An important calculational tool is the (single-particle) propagator, which is used to calculate the probability with which a particle detected at spacetime point A will be detected at spacetime point B. It can be obtained by summing over all possible paths leading from A to B. Each path contributes a phase factor.
Imagine a particle that travels along one of these paths. Further imagine that the particle "ticks" whenever the phase associated with the path segment already traveled increases by 2π. Except for the units, the rate at which the particle ticks is the particle's mass. In other words, m = N/T, where N is the number of ticks produced during a proper time interval T. Multiply this by Planck's constant h to convert it into energy units. When expressed in energy units, we call it the particle's rest-energy. Divide this by the square of the speed of light c to convert it into mass units. When expressed in mass units, we call it the particle's (rest)mass.
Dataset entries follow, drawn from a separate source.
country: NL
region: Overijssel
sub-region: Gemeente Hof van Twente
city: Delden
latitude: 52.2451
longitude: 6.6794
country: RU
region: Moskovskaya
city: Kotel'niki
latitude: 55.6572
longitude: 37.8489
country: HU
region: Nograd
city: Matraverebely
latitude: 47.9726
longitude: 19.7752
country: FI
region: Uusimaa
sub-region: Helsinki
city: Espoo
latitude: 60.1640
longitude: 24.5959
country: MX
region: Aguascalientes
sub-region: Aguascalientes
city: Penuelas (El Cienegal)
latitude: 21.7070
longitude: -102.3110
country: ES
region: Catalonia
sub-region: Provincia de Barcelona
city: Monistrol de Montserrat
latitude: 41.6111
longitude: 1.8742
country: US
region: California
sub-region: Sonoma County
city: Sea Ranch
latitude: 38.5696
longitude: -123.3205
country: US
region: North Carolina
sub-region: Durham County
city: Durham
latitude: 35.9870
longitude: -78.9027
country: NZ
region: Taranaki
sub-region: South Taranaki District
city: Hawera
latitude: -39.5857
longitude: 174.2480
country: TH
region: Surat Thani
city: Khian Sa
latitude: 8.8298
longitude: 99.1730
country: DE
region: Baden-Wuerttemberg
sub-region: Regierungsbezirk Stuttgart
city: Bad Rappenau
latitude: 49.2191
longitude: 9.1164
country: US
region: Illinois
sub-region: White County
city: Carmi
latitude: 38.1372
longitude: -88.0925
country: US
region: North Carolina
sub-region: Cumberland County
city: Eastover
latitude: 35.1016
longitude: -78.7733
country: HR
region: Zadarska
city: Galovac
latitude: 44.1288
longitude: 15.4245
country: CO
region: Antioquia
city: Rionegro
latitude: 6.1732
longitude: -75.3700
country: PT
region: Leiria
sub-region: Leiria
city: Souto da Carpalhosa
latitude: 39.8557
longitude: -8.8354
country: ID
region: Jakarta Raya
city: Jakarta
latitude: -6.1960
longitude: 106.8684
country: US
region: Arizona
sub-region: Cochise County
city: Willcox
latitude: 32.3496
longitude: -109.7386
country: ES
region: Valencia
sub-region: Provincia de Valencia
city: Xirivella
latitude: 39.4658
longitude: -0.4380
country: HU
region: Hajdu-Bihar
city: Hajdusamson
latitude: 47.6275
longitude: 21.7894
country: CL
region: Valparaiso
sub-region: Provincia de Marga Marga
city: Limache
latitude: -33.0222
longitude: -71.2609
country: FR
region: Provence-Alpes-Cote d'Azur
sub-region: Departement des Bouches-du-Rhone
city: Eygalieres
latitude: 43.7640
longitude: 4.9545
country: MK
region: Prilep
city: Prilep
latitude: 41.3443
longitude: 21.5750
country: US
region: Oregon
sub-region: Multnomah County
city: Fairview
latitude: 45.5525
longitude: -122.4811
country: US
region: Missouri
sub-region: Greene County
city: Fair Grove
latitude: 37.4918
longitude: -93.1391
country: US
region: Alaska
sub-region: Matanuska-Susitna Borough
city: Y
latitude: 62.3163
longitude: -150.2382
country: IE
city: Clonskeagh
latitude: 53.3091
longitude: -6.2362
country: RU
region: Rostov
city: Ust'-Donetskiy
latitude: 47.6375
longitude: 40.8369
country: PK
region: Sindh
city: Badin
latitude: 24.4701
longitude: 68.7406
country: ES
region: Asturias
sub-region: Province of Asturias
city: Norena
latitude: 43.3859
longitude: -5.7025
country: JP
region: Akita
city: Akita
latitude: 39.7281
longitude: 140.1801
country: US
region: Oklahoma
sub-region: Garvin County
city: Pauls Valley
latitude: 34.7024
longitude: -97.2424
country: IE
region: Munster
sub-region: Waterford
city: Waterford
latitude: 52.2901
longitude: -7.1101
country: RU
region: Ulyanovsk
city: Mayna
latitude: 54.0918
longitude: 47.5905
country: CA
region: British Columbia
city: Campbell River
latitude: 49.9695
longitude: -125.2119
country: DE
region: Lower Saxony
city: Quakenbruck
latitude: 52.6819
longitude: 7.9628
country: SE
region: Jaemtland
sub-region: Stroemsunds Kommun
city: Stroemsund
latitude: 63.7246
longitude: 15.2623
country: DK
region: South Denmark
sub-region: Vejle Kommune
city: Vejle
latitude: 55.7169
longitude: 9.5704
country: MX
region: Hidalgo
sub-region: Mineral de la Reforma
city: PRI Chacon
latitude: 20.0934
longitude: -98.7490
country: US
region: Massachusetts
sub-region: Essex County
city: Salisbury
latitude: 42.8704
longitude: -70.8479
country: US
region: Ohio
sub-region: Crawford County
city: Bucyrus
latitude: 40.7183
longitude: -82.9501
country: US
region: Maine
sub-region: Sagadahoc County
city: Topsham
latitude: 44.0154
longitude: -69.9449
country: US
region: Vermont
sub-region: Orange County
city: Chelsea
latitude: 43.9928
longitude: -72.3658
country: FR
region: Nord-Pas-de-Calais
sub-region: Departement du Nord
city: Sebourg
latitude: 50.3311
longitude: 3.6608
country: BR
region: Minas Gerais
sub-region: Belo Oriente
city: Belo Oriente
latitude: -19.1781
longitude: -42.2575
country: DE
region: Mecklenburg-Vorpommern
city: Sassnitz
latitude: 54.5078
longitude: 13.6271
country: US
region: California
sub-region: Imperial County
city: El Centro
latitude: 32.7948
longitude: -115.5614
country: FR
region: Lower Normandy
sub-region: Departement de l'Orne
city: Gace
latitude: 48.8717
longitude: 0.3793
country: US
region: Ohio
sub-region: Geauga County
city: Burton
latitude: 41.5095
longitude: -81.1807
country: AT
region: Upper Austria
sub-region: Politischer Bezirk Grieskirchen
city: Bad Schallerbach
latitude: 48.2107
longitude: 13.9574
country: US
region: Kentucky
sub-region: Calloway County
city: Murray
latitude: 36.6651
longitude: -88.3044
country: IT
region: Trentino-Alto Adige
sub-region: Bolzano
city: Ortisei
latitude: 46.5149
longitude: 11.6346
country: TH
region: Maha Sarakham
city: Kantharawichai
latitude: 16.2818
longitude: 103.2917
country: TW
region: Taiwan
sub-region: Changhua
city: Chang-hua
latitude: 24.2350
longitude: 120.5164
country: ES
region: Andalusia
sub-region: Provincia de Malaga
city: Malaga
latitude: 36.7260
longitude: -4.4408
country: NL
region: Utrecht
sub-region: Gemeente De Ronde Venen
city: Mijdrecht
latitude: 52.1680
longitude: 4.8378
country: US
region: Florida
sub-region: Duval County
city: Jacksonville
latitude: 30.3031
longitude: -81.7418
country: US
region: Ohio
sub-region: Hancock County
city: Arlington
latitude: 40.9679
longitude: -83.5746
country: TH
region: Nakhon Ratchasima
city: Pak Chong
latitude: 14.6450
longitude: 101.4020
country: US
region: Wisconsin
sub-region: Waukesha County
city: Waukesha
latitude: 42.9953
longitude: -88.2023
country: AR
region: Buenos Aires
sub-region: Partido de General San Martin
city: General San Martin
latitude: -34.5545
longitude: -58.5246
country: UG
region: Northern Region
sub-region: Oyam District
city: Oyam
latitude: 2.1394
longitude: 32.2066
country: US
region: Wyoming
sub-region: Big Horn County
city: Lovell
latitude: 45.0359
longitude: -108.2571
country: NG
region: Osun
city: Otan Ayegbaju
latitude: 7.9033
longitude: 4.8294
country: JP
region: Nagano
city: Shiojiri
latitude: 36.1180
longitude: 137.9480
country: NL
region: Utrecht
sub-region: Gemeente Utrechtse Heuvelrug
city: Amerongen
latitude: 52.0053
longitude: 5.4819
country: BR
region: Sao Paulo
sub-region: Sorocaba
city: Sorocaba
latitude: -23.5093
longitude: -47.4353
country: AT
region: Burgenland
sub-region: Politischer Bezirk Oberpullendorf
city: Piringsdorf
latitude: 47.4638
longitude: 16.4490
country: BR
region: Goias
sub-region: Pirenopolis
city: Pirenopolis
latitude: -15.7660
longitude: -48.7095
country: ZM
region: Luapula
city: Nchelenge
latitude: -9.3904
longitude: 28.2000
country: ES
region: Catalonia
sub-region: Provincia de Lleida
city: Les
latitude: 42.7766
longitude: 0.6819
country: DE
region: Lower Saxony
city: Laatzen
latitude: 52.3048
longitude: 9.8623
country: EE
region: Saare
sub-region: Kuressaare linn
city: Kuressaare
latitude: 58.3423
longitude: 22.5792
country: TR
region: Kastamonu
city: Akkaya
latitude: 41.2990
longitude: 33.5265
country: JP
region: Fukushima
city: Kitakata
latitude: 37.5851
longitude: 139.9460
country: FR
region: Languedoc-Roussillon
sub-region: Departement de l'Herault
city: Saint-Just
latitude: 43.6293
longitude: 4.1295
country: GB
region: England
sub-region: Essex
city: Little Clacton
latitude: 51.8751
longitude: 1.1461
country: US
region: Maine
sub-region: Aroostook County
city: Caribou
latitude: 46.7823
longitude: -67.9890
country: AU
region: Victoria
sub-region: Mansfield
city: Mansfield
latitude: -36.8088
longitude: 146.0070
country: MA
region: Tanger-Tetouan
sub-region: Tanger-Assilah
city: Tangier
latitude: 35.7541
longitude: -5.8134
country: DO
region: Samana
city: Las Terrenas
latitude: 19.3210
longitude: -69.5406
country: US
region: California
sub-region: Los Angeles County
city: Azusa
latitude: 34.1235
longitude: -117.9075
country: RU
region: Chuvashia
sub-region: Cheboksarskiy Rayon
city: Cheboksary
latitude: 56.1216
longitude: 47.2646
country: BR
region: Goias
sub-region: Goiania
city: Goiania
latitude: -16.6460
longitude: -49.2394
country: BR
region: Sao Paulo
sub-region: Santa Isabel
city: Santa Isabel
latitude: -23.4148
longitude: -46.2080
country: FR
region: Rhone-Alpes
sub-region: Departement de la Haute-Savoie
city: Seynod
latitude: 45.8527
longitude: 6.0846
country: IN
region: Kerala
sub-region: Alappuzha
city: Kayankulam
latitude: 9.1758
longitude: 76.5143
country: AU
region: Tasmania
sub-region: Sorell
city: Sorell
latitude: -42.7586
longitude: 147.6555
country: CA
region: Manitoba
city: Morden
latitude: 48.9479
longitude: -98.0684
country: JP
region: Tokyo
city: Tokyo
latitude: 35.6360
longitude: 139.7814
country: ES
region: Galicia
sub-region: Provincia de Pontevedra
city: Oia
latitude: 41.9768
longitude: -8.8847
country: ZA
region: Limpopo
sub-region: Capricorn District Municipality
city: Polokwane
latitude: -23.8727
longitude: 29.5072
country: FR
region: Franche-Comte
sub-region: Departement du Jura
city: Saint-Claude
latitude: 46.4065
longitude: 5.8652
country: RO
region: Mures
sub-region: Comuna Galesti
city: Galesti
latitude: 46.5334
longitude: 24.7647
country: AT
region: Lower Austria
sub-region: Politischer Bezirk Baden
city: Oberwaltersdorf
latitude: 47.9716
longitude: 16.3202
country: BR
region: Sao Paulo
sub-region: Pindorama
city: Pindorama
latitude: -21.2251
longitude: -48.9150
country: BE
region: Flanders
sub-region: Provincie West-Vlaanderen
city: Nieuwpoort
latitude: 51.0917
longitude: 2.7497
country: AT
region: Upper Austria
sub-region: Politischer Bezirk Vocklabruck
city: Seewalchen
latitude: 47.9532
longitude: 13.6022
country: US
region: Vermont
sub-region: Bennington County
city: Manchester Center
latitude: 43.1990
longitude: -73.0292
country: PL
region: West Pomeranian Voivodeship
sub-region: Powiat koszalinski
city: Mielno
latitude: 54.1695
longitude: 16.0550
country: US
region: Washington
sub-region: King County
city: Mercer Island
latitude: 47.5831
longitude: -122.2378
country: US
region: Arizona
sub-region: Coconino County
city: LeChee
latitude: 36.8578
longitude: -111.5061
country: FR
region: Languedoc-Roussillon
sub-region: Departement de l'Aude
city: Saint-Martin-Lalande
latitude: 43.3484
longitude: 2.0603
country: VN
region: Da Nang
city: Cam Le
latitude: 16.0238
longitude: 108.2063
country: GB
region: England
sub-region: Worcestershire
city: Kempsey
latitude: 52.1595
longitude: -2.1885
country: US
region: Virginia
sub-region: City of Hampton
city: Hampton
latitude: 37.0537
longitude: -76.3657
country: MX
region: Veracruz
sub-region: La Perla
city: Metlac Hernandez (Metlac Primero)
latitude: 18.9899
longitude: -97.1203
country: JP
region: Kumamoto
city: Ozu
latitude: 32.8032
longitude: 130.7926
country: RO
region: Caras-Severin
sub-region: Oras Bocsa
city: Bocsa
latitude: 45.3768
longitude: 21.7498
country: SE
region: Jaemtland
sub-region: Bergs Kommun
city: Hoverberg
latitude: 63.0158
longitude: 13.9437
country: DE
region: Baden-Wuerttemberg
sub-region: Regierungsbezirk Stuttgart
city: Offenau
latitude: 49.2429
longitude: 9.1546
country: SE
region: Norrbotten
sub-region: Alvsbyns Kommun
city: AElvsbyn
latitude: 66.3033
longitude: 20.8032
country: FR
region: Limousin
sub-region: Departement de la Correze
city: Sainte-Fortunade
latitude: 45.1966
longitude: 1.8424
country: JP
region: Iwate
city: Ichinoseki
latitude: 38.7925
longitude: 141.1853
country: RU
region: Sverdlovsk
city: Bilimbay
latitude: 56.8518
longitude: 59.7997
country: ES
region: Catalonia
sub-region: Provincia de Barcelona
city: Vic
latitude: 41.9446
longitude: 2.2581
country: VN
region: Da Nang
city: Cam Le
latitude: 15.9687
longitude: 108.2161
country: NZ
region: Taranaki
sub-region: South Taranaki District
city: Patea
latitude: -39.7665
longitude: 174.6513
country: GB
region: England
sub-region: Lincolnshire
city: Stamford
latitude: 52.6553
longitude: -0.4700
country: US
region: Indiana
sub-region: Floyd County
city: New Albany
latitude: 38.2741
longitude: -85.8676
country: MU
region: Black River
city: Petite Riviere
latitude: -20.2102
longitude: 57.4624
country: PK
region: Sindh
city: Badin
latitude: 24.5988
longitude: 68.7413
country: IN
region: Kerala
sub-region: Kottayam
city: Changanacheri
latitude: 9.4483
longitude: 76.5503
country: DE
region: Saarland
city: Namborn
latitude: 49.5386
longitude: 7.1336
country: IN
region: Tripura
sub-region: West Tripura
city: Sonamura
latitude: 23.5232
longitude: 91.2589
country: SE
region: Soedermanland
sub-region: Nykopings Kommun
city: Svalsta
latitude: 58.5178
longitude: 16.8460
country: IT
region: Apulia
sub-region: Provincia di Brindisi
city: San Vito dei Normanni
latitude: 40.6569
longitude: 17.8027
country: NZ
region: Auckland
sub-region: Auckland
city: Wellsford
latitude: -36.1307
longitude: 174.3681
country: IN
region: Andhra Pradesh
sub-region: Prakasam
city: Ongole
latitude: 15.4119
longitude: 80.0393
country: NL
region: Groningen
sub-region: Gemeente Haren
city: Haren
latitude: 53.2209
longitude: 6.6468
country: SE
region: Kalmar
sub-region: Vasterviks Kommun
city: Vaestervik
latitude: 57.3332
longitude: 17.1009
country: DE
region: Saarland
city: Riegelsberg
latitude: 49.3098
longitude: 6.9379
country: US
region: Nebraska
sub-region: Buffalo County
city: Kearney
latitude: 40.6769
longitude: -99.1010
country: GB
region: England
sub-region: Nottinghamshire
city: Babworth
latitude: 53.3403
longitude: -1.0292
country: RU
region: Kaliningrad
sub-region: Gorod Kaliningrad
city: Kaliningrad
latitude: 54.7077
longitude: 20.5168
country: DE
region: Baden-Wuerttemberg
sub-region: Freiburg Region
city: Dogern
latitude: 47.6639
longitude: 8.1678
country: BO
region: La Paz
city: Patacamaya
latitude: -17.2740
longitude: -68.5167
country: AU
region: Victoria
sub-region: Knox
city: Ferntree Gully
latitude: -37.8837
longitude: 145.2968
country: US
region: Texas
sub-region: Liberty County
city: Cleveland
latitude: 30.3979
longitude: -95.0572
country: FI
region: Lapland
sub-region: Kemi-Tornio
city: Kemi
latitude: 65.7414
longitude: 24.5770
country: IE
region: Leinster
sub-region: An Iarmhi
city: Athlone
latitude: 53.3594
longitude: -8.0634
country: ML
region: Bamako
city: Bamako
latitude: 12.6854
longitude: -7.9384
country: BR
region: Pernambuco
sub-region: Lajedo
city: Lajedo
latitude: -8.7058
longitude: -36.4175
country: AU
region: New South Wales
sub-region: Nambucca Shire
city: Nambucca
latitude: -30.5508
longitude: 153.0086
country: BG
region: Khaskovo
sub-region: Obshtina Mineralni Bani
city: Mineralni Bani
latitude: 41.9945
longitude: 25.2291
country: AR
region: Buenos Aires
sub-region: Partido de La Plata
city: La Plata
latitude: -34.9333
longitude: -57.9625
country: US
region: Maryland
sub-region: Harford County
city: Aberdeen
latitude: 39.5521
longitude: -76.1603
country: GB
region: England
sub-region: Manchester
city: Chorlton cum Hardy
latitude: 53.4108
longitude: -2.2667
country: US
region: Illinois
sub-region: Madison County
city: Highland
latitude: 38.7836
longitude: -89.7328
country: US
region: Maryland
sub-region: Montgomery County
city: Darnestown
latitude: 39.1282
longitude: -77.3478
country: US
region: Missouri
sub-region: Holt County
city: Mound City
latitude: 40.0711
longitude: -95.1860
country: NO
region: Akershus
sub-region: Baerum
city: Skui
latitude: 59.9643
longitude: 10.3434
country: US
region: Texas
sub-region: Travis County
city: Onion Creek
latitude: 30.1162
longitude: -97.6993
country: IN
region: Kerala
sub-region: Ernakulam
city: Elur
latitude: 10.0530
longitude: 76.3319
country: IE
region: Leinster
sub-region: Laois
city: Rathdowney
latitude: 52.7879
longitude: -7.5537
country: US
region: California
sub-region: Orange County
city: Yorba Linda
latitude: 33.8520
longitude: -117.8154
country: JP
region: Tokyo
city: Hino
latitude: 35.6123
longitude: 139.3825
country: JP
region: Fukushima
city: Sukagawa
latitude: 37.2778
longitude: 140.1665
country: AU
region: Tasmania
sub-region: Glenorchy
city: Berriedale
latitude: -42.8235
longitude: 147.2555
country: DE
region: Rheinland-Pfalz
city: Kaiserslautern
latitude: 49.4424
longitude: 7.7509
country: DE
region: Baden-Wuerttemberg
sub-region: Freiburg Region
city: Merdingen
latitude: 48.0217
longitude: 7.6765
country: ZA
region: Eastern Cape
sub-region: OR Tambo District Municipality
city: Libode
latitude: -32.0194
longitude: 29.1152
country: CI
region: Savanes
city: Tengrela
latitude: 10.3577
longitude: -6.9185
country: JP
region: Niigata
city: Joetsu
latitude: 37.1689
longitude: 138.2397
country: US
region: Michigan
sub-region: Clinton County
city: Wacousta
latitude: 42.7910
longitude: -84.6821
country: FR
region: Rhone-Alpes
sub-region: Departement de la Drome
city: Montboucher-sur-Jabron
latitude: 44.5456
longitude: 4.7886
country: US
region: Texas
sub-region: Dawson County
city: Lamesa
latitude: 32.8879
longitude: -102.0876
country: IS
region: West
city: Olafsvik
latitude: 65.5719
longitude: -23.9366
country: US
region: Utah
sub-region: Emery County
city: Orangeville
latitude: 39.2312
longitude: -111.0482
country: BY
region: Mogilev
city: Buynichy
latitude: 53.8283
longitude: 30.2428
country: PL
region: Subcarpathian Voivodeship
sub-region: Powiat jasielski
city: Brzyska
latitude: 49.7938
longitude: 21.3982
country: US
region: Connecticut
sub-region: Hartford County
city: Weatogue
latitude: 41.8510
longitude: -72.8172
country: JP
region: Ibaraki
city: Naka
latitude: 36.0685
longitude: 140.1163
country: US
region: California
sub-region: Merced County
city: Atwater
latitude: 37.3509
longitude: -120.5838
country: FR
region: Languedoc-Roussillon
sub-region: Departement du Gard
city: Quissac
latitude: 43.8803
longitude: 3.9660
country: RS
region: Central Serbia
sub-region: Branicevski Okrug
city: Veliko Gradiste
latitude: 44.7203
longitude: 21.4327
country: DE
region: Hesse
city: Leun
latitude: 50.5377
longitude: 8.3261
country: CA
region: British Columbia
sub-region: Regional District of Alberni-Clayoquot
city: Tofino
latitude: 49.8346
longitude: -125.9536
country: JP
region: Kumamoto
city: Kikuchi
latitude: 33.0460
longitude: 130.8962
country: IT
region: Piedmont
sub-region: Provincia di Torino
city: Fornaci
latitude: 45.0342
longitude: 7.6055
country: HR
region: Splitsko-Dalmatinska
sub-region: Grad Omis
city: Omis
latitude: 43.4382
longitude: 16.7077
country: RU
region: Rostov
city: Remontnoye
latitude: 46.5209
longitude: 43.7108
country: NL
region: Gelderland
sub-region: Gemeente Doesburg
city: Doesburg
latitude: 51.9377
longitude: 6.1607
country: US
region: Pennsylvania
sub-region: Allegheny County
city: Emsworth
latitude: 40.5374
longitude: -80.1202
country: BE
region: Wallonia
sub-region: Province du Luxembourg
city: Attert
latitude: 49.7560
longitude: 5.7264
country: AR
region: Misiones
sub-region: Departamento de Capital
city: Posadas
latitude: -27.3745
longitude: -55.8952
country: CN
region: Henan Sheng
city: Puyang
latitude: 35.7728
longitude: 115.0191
While there is no mass other than rest mass, there is a difference between the particle's rest-energy (a.k.a. mass) and its energy. The former essentially equals ticks per units of proper time, while the latter essentially equals ticks per units of coordinate time, provided that inertial coordinates are used.
Now consider an infinitesimal path segment at (t,x,y,z) with components (dt,dx,dy,dz). It is convenient to measure the corresponding phase difference dα in units of action. The corresponding infinitesimal action then is : dS = ħ dα.
If the particle is moving freely, then dS will have no explicit dependence on (t,x,y,z). The particle will behave the same no matter where and when. If dS does not (explicitly) depend on t, dS defines a constant, and this is what we call the particle's energy. If dS does not explicitly depend on x,y,z, then dS defines another constant, the particle's momentum.
Thus by the particle's energy we mean the particular quantity which is constant because dS does not (explicitly) depend on t, and by the particle's momentum we mean the particular quantity which is constant because dS does not (explicitly) depend on x,y,z. Note that these definitions imply that the energy and the momentum of a free particle are necessarily constant.
If there are freely moving particles (that is, if we ignore spacetime curvature), and if we are interested in the classical limit, in which quantum mechanics degenerates into classical mechanics, then the only possible way we have to mathematically describe effects on the motion of a particle is to add to the action differential dS of a freely moving particle a term that is linear in the coordinate differentials:
$$-V(t,x,y,z) dt + A(t,x,y,z) dx + B(t,x,y,z) dy+ C(t,x,y,z) dz.$$
In the classical limit, in which the particle follows the path that minimizes the action, V becomes the particle's potential energy, while A,B,C become the components of the particle's potential momentum. The path that minimizes the action satisfies the Lorentz force law. This contains the components of the classical electromagnetic field, which are defined in terms of the fields V,A,B,C. If we use the Newtonian gravitation potential V (with A,B,C = 0), we similarly obtain Newton's law of gravity.